Reputation: 1054
I have a dataframe with 2 string columns, and another one with an array strucuture:
-- music: string (nullable = true)
|-- artist: string (nullable = true)
|-- details: array (nullable = false)
| |-- element: struct (containsNull = true)
| | |-- Genre: string (nullable = true)
| | |-- Origin: string (nullable = true)
Just to help you, this is a sample data:
music | artist | details
Music_1 | Artist_1 | [{"Genre": "Rock", "Origin": "USA"}]
Music_2 | Artist_3 | [{"Genre": "", "Origin": "USA"}]
Music_3 | Artist_1 | [{"Genre": "Rock", "Origin": "UK"}]
I am trying a simple operation, I guess, just concat the Key and Value by '-'. Basically, what I am trying to do is to get the following strucuture:
music | artist | details
Music_1 | Artist_1 | Genre - Rock, Origin - USA
Music_2 | Artist_3 | Genre - , Origin - USA
Music_3 | Artist_1 | Genre - Rock, Origin - UK
For that I already tried an approach that was sparate first the key and value in different columns to then I can concat the items:
display(df.select(col("music"), col("artist"), posexplode("details").alias("key","value")))
But I got the following result:
music | artist | key | value
Music_1 | Artist_1 | 0 | [{"Genre": "Rock", "Origin": "USA"}]
Music_2 | Artist_3 | 0 | [{"Genre": "", "Origin": "USA"}]
Music_3 | Artist_1 | 0 | [{"Genre": "Rock", "Origin": "UK"}]
Probably is not the best solution, anyone can help me?
Thanks!
Upvotes: 1
Views: 399
Reputation: 5487
You can use built-in higher order function transform()

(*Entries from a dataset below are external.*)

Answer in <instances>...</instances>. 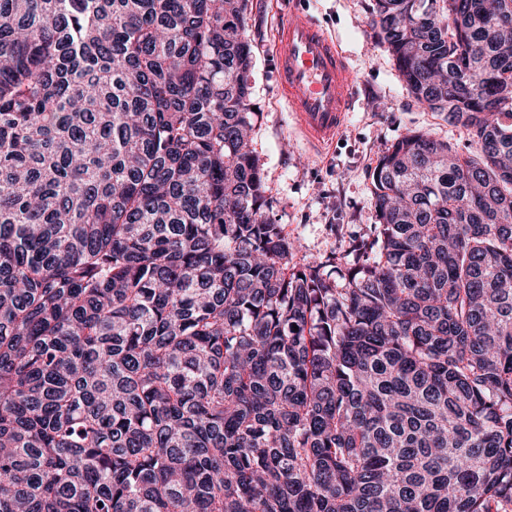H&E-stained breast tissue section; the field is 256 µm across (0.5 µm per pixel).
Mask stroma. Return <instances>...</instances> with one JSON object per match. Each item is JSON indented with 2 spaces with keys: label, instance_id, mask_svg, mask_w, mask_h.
Here are the masks:
<instances>
[{
  "label": "stroma",
  "instance_id": "35a3bbf8",
  "mask_svg": "<svg viewBox=\"0 0 512 512\" xmlns=\"http://www.w3.org/2000/svg\"><path fill=\"white\" fill-rule=\"evenodd\" d=\"M374 0H250L251 102L257 116L249 148L272 200L270 219L303 248L294 263L340 255L376 221L370 173L401 136L423 131L464 152L465 128L421 106L369 25ZM313 17L336 40L355 78L354 99L339 139L309 151L278 90L273 51L277 25L289 13Z\"/></svg>",
  "mask_w": 512,
  "mask_h": 512
}]
</instances>
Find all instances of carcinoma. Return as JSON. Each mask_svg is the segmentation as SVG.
<instances>
[{"mask_svg":"<svg viewBox=\"0 0 512 512\" xmlns=\"http://www.w3.org/2000/svg\"><path fill=\"white\" fill-rule=\"evenodd\" d=\"M249 0H0V512H512V0H375L409 93L328 265L267 211Z\"/></svg>","mask_w":512,"mask_h":512,"instance_id":"carcinoma-1","label":"carcinoma"}]
</instances>
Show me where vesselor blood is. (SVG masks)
<instances>
[{
    "mask_svg": "<svg viewBox=\"0 0 512 512\" xmlns=\"http://www.w3.org/2000/svg\"><path fill=\"white\" fill-rule=\"evenodd\" d=\"M280 93L305 140L332 142L342 128L353 96V73L316 20L303 13L283 16L275 40Z\"/></svg>",
    "mask_w": 512,
    "mask_h": 512,
    "instance_id": "vessel-or-blood-1",
    "label": "vessel or blood"
}]
</instances>
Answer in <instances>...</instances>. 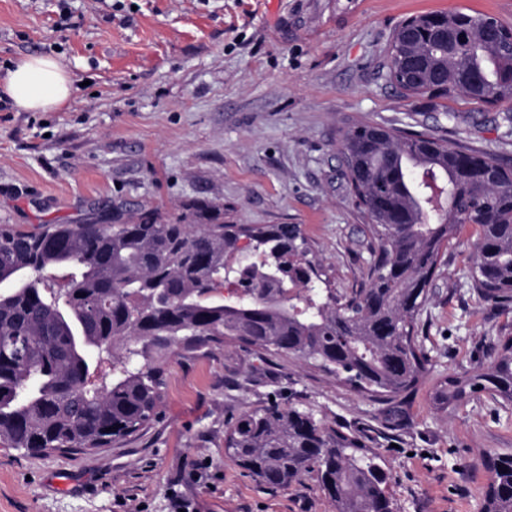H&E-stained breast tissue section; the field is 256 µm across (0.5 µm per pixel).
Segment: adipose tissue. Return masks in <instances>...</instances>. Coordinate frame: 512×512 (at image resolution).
Returning <instances> with one entry per match:
<instances>
[{"instance_id": "ef3b65f1", "label": "adipose tissue", "mask_w": 512, "mask_h": 512, "mask_svg": "<svg viewBox=\"0 0 512 512\" xmlns=\"http://www.w3.org/2000/svg\"><path fill=\"white\" fill-rule=\"evenodd\" d=\"M73 82L58 58L30 55L16 62L0 91L20 112H50L70 98Z\"/></svg>"}]
</instances>
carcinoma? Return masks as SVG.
Wrapping results in <instances>:
<instances>
[{
  "label": "carcinoma",
  "instance_id": "obj_1",
  "mask_svg": "<svg viewBox=\"0 0 512 512\" xmlns=\"http://www.w3.org/2000/svg\"><path fill=\"white\" fill-rule=\"evenodd\" d=\"M512 30L455 12L404 19L386 50L407 97L512 101ZM341 154L374 243L367 283L350 297L314 285L319 271L296 224H226L224 205L196 200L162 220L0 225V442L27 452L114 446L156 421L163 381L148 351L239 341L259 358H296L397 411L418 392L430 357L419 320L445 249L479 228L469 279L512 305V167L428 129L355 123ZM142 358L139 364L136 358ZM109 362L111 376L95 382ZM512 404V336L496 357L429 393L448 411L473 394ZM225 453L260 483L315 476L333 512H393L388 476L358 431L328 429L272 402L229 426ZM482 512H512V453L487 459Z\"/></svg>",
  "mask_w": 512,
  "mask_h": 512
}]
</instances>
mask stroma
Segmentation results:
<instances>
[{"label":"stroma","mask_w":512,"mask_h":512,"mask_svg":"<svg viewBox=\"0 0 512 512\" xmlns=\"http://www.w3.org/2000/svg\"><path fill=\"white\" fill-rule=\"evenodd\" d=\"M466 9L512 28V0H0V85L23 56H56L74 87L55 112L0 93V224H117L146 207L223 204L237 224H295L333 288L364 286L370 246L339 152L347 125L425 126L512 166V102L404 97L385 49L406 17ZM460 113L449 123L447 112ZM477 228L453 239L421 316L426 384L402 416L280 355L238 343L157 359L160 419L85 454L0 444V512H331L315 480L270 489L225 453L242 412L269 401L366 431L394 512H480L483 457L512 452V405L481 393L442 412L429 387L490 361L512 308L471 288Z\"/></svg>","instance_id":"1"}]
</instances>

to get desired result (From spark 2.4).
df = # Input data
df.withColumn('details', expr("transform(details, c-> concat_ws(', ', concat_ws(' - ', 'Genre', c['Genre']),
concat_ws(' - ', 'Origin', c['Origin'])))")) \
.withColumn('details', explode_outer('details')) \
.show(truncate=False)
+--------+--------------------------+-------+
|artist |details |music |
+--------+--------------------------+-------+
|Artist_1|Genre - Rock, Origin - USA|Music_1|
|Artist_3|Genre - , Origin - USA |Music_2|
|Artist_1|Genre - Rock, Origin - UK |Music_3|
+--------+--------------------------+-------+
Upvotes: 2